Let us be under no illusion, the consequences of the MPS3 contract as it stands on GPHA, the numerous private stevedoring companies and Ghanaians in general will be economically dire. Let’s critically review these facts.
If the MPS3 agreement is implemented in its current form:
1. GPHA AND GHANAIANS FOR THE MATTER WILL LOSE 72% OF THE $109 MILLION REVENUE GPHA MADE IN 2017(*EXPECTED ANNUAL REVENUE DROPS TO $30MILLION*) OVER THE LIFE OF THE CONTRACT GPHA STANDS TO LOSE IN EXCESS OF $2 BILLION.
2. AT LEAST 1400* GHANAIANS PERMANENTLY EMPLOYED BY GPHA BETWEEN TEMA AND TAKORADI WILL LOSE THEIR JOBS BY 2020. THIS FIGURE DOES NOT TAKE INTO ACCOUNT TEMPORARY/CASUAL WORKERS WHO WORK FOR GPHA OR THE EMPLOYEES OF THE MANY PRIVATE STEVEDORING COMPANIES THAT DEPEND ON GPHA FOR BUSINESS.

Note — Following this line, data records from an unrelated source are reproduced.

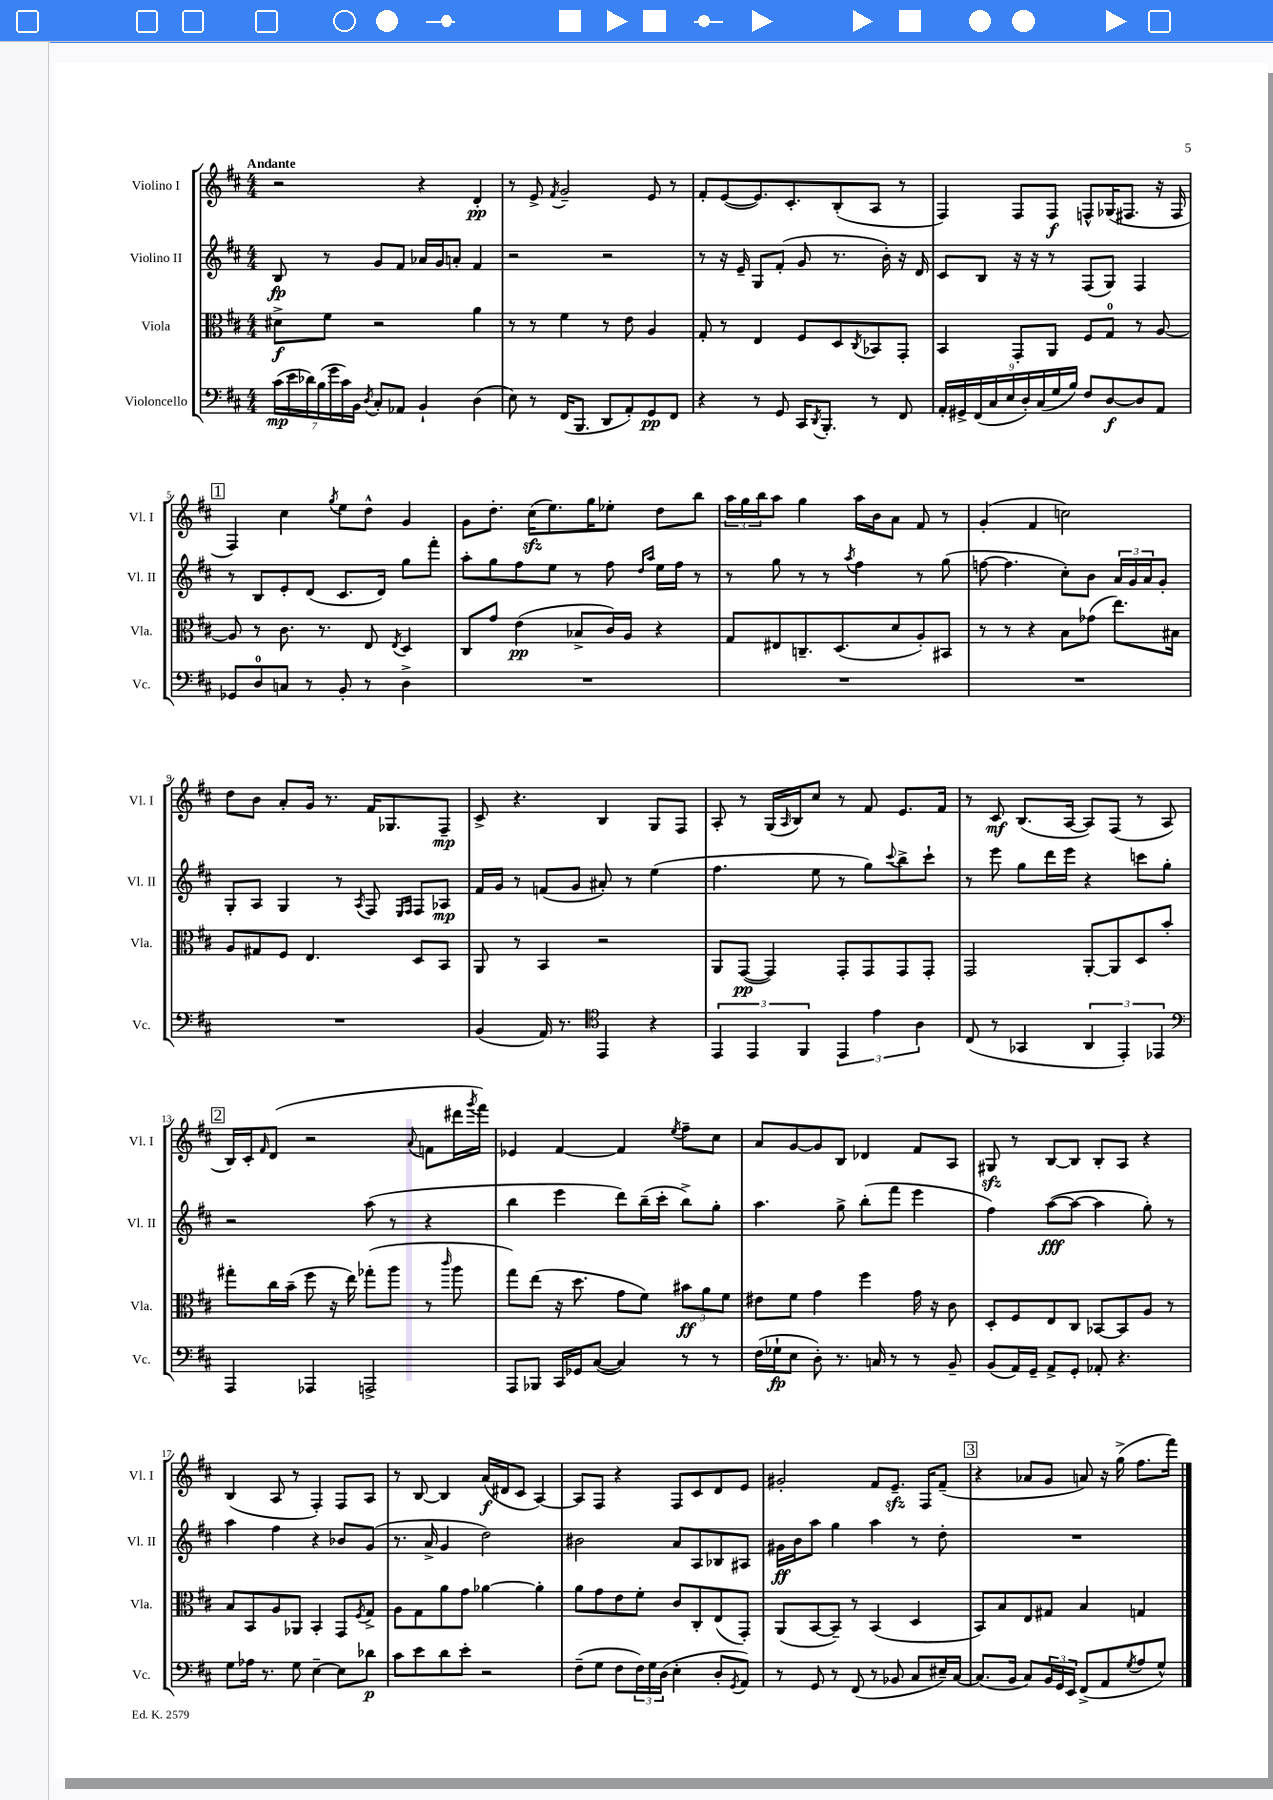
<<
\new StaffGroup <<
\new Staff = "s0" \with { instrumentName = "Violino I" shortInstrumentName = "Vl. I" } {
    \clef treble \key d \major \numericTimeSignature \time 4/4 \tempo "Andante"
    r2 r4 d'4-.\pp |
    r8 e'8-> \acciaccatura { fis'8 } g'2-- e'8 r8 |
    fis'8-. e'8~( e'8.) cis'8.-. b8-.( a8 r8 |
    fis4) fis8 fis8\f f8-^ ges16( fis8. r16 fis16 |
    \mark \markup { \box "1" } fis4) cis''4 \acciaccatura { g''8 } e''8 d''8-^ g'4 |
    g'8 d''8.-. cis''16\sfz( e''8.) g''16 ees''8-. d''8 b''8 |
    \tuplet 3/2 { a''16 g''16 b''16 } a''8 g''4 a''16 b'16 a'8 fis'8 r8 |
    g'4-.( fis'4 c''2) |
    d''8 b'8 a'8-. g'16 r8. fis'16 ges8. fis8--\mp |
    cis'8-> r4. b4 g8 fis8 |
    a8-. r8 g16( \grace { a16 } b16) cis''8 r8 fis'8 e'8. fis'16 |
    r8 cis'8\mf b8.( a16~ a8) fis8( r8 a8 |
    \mark \markup { \box "2" } b16) cis'16-. \grace { fis'16 } d'8( r2 \appoggiatura { a'8 } f'8 dis'''16 \acciaccatura { g'''8 } fis'''16) |
    ees'4 fis'4~ fis'4 \acciaccatura { e''8 } fis''8-- cis''8 |
    a'8 g'8~ g'8 b8 des'4 fis'8 a8 |
    gis8\sfz r8 b8~ b8 b8-. a8 r4 |
    b4( a8 r8 fis4-.) fis8 a8 |
    r8 b8~ b4 a'16\f( dis'16 cis'8 a4~) |
    a8 fis8 r4 fis8 cis'8 d'8 e'8 |
    gis'2-. fis'8 e'8.--\sfz fis16 fis'8--( |
    \mark \markup { \box "3" } r4 aes'8 g'8 a'8) r16 g''16->( fis''8. fis'''16) \bar "|." |
}
\new Staff = "s1" \with { instrumentName = "Violino II" shortInstrumentName = "Vl. II" } {
    \clef treble \key d \major \numericTimeSignature \time 4/4
    b8\fp r8 g'8 fis'8 aes'16 g'16 a'8-. fis'4 |
    r2 r2 |
    r8 r16 e'16-- g8 fis'8-.( g'8 r8. b'16-.) r16 d'16 |
    cis'8 b8 r16 r16 r8 fis8( g8) fis4 |
    \mark \markup { \box "1" } r8 b8 e'8-. d'8( cis'8. d'16) g''8 fis'''8-. |
    a''8-. g''8 fis''8 e''8 r8 fis''8 \grace { d''16 a''16 } e''16 fis''16 r8 |
    r8 g''8 r8 r8 \acciaccatura { a''8 } fis''4 r8 g''8( |
    f''8~ f''4. cis''8-.) b'8 \tuplet 3/2 { a'16 g'16 a'16 } g'8-. |
    g8-. a8 g4 r8 \acciaccatura { a8 } fis8 \grace { e16 fis16 } fis8 aes8\mp |
    fis'16 g'16 r8 f'8( g'8 ais'8-.) r8 e''4( |
    fis''4. e''8 r8 g''8) \appoggiatura { cis'''8 } b''8-> cis'''8-! |
    r8 e'''8 g''8 d'''16 e'''16 r4 c'''8 g''8-. |
    \mark \markup { \box "2" } r2 a''8( r8 r4 |
    b''4 e'''4 d'''8) b''16--( cis'''16-. b''8->) g''8-. |
    a''4. g''8-> b''8-.( fis'''8 e'''4 |
    fis''4) a''8~\fff( a''8~ a''4 g''8-.) r8 |
    a''4 fis''4 r4 bes'8 g'8( |
    r8. a'16-> g'4 d''2) |
    bis'2 a'8 a8 bes8 ais8 |
    gis'16\ff b'16 a''8 g''4 a''4 r8 d''8-. |
    \mark \markup { \box "3" } R1 \bar "|." |
}
\new Staff = "s2" \with { instrumentName = "Viola" shortInstrumentName = "Vla." } {
    \clef alto \key d \major \numericTimeSignature \time 4/4
    dis'8->\f fis'8 r2 a'4 |
    r8 r8 fis'4 r8 e'8 a4 |
    g8-. r8 e4 fis8 d8 \acciaccatura { cis8 } bes,8 g,8-. |
    b,4 g,8-. a,8 fis8 g8-0 r8 a8~ |
    \mark \markup { \box "1" } a8 r8 cis'8. r8. e8 \acciaccatura { e8 } d4 |
    cis8 g'8 e'4\pp( bes8-> cis'16) a16 r4 |
    g8 eis8 c8.-- d8.( d'8 a8-.) bis,8 |
    r8 r8 r4 b8 ges'8( e''8.) bis16 |
    a8 gis8 fis8 e4. d8 b,8 |
    a,8 r8 b,4 r2 |
    a,8 g,8~\pp( g,4) g,8-. g,8 g,8 g,8-. |
    g,2 a,8~-. a,8 d8 b'8-. |
    \mark \markup { \box "2" } gis''8-. cis''16 b'16--( fis''8 r16 e''16) ges''8-.( a''8 r8 \grace { cis'''16 } a''8 |
    g''8) e''8( r16 d''8. g'8 fis'8) \tuplet 3/2 { bis'8\ff a'8 fis'8 } |
    eis'8 fis'8 g'4 fis''4 g'16 r16 cis'8 |
    d8-. fis8 e8 cis8 bes,8~ bes,8 a8 r8 |
    b8 b,8 a8 aes,8 b,4-. g,8 \acciaccatura { fis8 } g8-> |
    a8 g8 a'8 g'8 aes'4~ aes'4-. |
    a'8 g'8 e'8 fis'8-. cis'8 cis8-. e8( g,8-.) |
    a,8( b,8~ b,8--) r8 b,4( d4 |
    \mark \markup { \box "3" } b,8) b8 e8 gis8 b4 g4 \bar "|." |
}
\new Staff = "s3" \with { instrumentName = "Violoncello" shortInstrumentName = "Vc." } {
    \clef bass \key d \major \numericTimeSignature \time 4/4
    \tuplet 7/4 { cis'16\mp( e'16 des'16) b16( g'16 cis'16) b,16 } \acciaccatura { d8 } cis8-. aes,8 b,4-! d4( |
    e8) r8 fis,16( b,,8. d,8 a,8-.) g,8\pp fis,8 |
    r4 r8 g,8 cis,16 \acciaccatura { d,8 } b,,8.-. r8 fis,8 |
    \tuplet 9/8 { a,16-. gis,16-> fis,16( cis16 e16 d16-.) cis16( g16 b16) } fis8 d8~\f d8 a,8 |
    \mark \markup { \box "1" } ges,8 d8-0 c8 r8 b,8-. r8 d4-> |
    R1 |
    R1 |
    R1 |
    R1 |
    b,4( a,16) r8. \clef tenor e,4 r4 |
    \tuplet 3/2 { e,4 e,4 fis,4 } \tuplet 3/2 { e,4 e'4 a4 } |
    cis8( r8 ges,4 \tuplet 3/2 { a,4 e,4-.) ees,4 } |
    \mark \markup { \box "2" } \clef bass a,,4 aes,,4 a,,2-> |
    a,,8 bes,,8 cis,16 ges,16 cis8~( cis4) r8 r8 |
    fis16( ges16-!\fp e8 d8-.) r8. c16 r8 r8 b,8-- |
    b,8( a,16) g,16-- a,8-> g,8-. aes,8-. r4. |
    g8 aes16 r8. g8 e4~-- e8 des'8\p |
    cis'8 e'8 d'8 e'8-. r2 |
    fis8--( g8 fis8 \tuplet 3/2 { fis16) g16 d16( } e4-. d8-. \acciaccatura { g,8 } a,8) |
    r8 g,8 r8 fis,8( r8 bes,8 cis8 eis16--) cis16~ |
    \mark \markup { \box "3" } cis8.( b,16 cis8) \tuplet 3/2 { b,16 g,16 e,16 } fis,8->( a,8 \acciaccatura { g8 } a8 g8-^) \bar "|." |
}
>>
>>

3. VOLUME OF CONTAINERS HANDLED BY GPHA AND OTHER LICENCED CONTAINER HANDLING COMPANIES WILL DECLINE BY AT LEAST 60%!
4. CONTAINER STEVEDORING REVENUE WILL DECLINE FROM $10.688 MILLION TO US4.21 (REPRESENTING A DECLINE OF -60.54%)
5. CONTAINER SHORE HANDLING REVENUE WILL DECLINE FROM $38.75 MILLION TO $17 MILLION (REPRESENTING A DECLINE OF 56%)
6. ROYALTIES REVENUE ON MPS OPERATIONS WILL DECLINE FROM $24.12 MILLION TO $6.57 MILLION (-73.67% DECLINE)
7. TERMINAL AREA RENT REVENUE FROM MPS TERMINAL WILL DELINE FROM $826,000 TO NIL (-100%/ZERO)
8. BERTH OCCUPANCY REVENUE FROM MPS TERMINAL WILL DECLINE FROM $1.915 MILLION TO NIL (-100% /ZERO)
9. PORT DUES REVENUE ON MPS CONTAINER OPERATIONS WIL DECLINE FROM $29 MILLION TO 2.9 MILION (REPRESENTING A DECLINE OF 90%)
10. MORE WORRYINGLY, MPS UNDER THE TERMS OF THE NEW CONTRACT IS FREE TO ADD ADDITIONAL TARIFFS, *AND MAY CHARGE FOR NEW SERVICES, * ON TOP OF THE GPHA APPROVED TARIFFS WITHOUT CONSULTING GPHA. THIS WILL LIKELY LEAD TO INCREASES IN THE PRICE OF EVERYDAY CONSUMER AND OTHER GOODS THAT GHANAIANS DEPEND ON.
As an economic and democratic example in Africa, Ghana is and has always been a great hub for foreign investment and business. Ghanaians continue to actively seek partners who identify with the great business and investment potential this country has to offer.
But this drive for investments in our bid to modernize our infrastructure, create jobs and improve the standards of living of our people should not mean we negotiate badly against the interest of the state and the people of Ghana.
In fact, in the past when such bad agreements have been exposed, some have argued that although the terms of investment might be unfavourable to Ghanaians, the need to protect our image as a friendly investment destination in Africa and the alternative of no investments should tamper our critique of such one-sided agreements.
Although the above binary is false, the later seems to have underpinned years of unfair investment practices, provided cover for some corrupt officials and perpetuated stale colonial-era narratives that have sought economic dominance and subjugation of indigenous investment initiatives.
The Danquah Institute (DI) is, therefore, calling for a better understanding of our strengths, appreciation of our resources as a nation and an open and transparent approach to investment and negotiation practices.
This will help us negotiate balanced, fair and economically beneficial agreements that improve the lives of all Ghanaians.
It is against this backdrop that all the parties to the MPS3 agreement should sit and re-examine the terms of the contract to ensure it is fair and economically beneficial to all the parties involved.
In the event that the parties involved are unable to agree new terms within 60 days, the Danquah Institute will take legal action in the public interest. Nobody should underestimate our resolve to see this contract renegotiated.